IS HIGH POVERTY REAL?
REV. BARBER INSISTS “YES!”
By Cash Michaels
Contributing writer

During this week of commemorating the life and legacy of slain civil rights leader Dr. Martin Luther King, Jr., a man of God many say is today’s embodiment of all Dr. King stood for maintains that poverty in America is the number one issue facing the nation.
“Bro. William Barber is the closest thing we have to Martin Luther King, Jr. in American culture,” Harvard University African-American scholar Dr. Cornel West, once said.

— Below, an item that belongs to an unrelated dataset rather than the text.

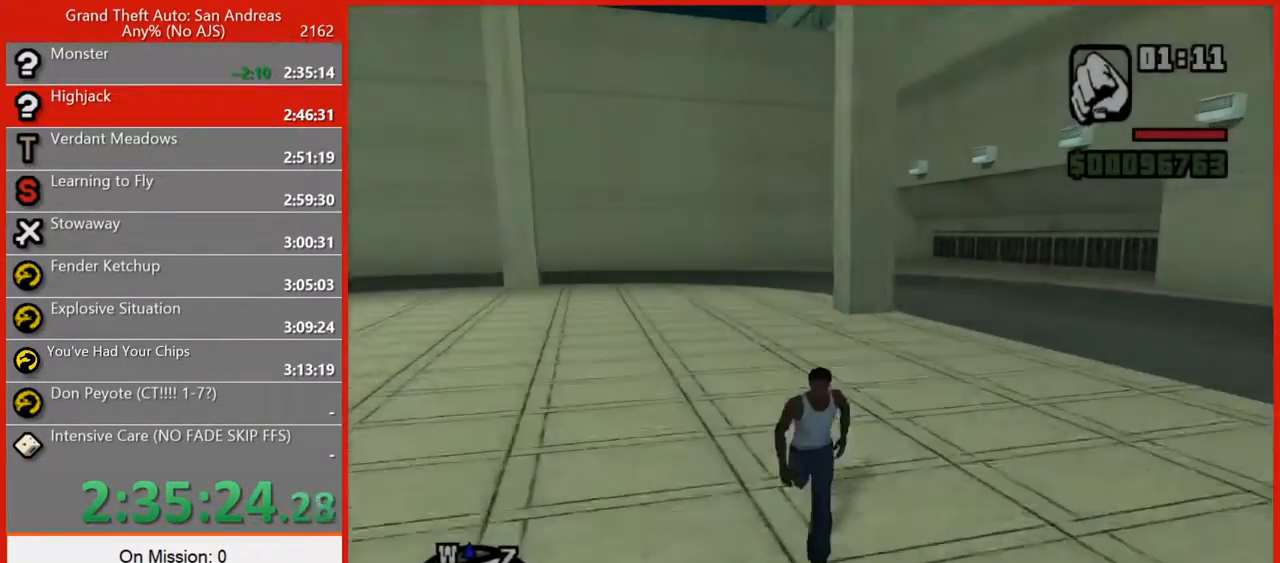
{"keys": ["w"], "mouse": [], "events": [[40, "q", "up"], [40, "space", "down"], [160, "space", "up"], [240, "space", "down"], [280, "space", "up"], [380, "space", "down"], [460, "space", "up"]]}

“There are 140 million poor and low wealth people in this country,” Rev. Dr. Barber, cochair of the “Poor People’s Campaign: A National Call for a Moral Revival,” says, based on a recent poverty audit done by the Institute of Policy Studies, a Washington, D.C. progressive think tank,  titled, “The Souls of Black Folk.” “66 million [are] white, 26 million are black. One-third of all live in the South; four million in North Carolina [alone].”
The former head of the NC NAACP adds one more startling U.S. poverty statistic -  39 million are children. Rev. Barber faults U. S. government policy for massive poverty.
But John Hood, conservative syndicated columnist and chairman of the Raleigh-based conservative think tank, the John Locke Foundation, isn’t buying it.
In a recent column titled “Child poverty falls dramatically,” published in the online conservative publication Carolina Journal, Hood states, “ …our political conversation about poverty is based on a fact that most political actors think is true but really isn’t: that a persistently high share of the population lives in poverty.”
Hood goes on to allege that both progressives and conservatives maintain that poverty is high in the United States, albeit for different reasons, but both are “mistaken.”
While noting that “There are, of course, desperately poor people in North Carolina and the rest of America,” Hood maintains that “…no good policy ideas can come from believing there are massive numbers of people who….continue to live below the poverty line.”
Hood cites all of the “free health care, free housing, free food and other public assistance other than cash” that families in poverty can take advantage of, but “the official poverty measure leaves out.” Hood charges that the poor take advantage of “significant off the books income” not reported in their income tax returns. He also alleges that “for poverty rates over time, government statisticians significantly oversee the effects of inflation.”
Citing a recent study, Hood alleges that “a more realistic inflation adjustment” shows the poverty rate dropping dramatically from 19.5% in the early 1960s, to just 3.3% in 2018. A child poverty?
Hood cites another recent study showing it at just 3.7%, adding, “…America children are doing better than ever.”
But in his eagerness to disprove the pervasiveness of poverty nationally, Rev. Barber counters, he overlooks the consistent forces and conditions that not only cause economic inequality, but perpetuate it.
“My brother Hood is once again proving Dr. King’s point that too often people in this nation want to give,’ Rev. Barber says.
Barber notes that John Hood says nothing about how government policy allows corporate greed to go virtually unpunished, or spends trillions on warfare and militarization, while cities and rural areas crumble under the weight of neglect and lack of ample investment.
He points to how huge corporations like Amazon don’t pay a penny in taxes thanks to big tax breaks and cuts, thus depleting the social safety net for the needy through the scaling back of anti-poverty programs.
“Over 60 million people work every day for less than a living wage,”Rev. Barber adds. “This is a result of policy.”
For instance, the cost of housing has skyrocketed across the country beyond the ability of many families to afford, given how wage growth continues to stagnate. Black families are steadily falling victim to gentrification, where they can no longer afford to live in their own neighborhoods.
Rev. Barber has also lamented the fact that helping the poor has not been an issue in the 2020 presidential campaign, especially during the Democratic debates. 
Barber and the Poor People’s Campaign are in the midst of a 25-state tour protesting poverty in the nation, that will culminate with a Washington, D.C. mass march and rally in June calling for an end to poverty and racism; and greater access to affordable health care, education and housing.
Rev. Barber concludes that John Hood is essentially using some of the same “falsehoods” against the poor that dr. King had to contend with over 50 years ago - that the poor are responsible for they own plight, and that mass poverty and low wealth are not real.
“All of these are not true,” Barber says.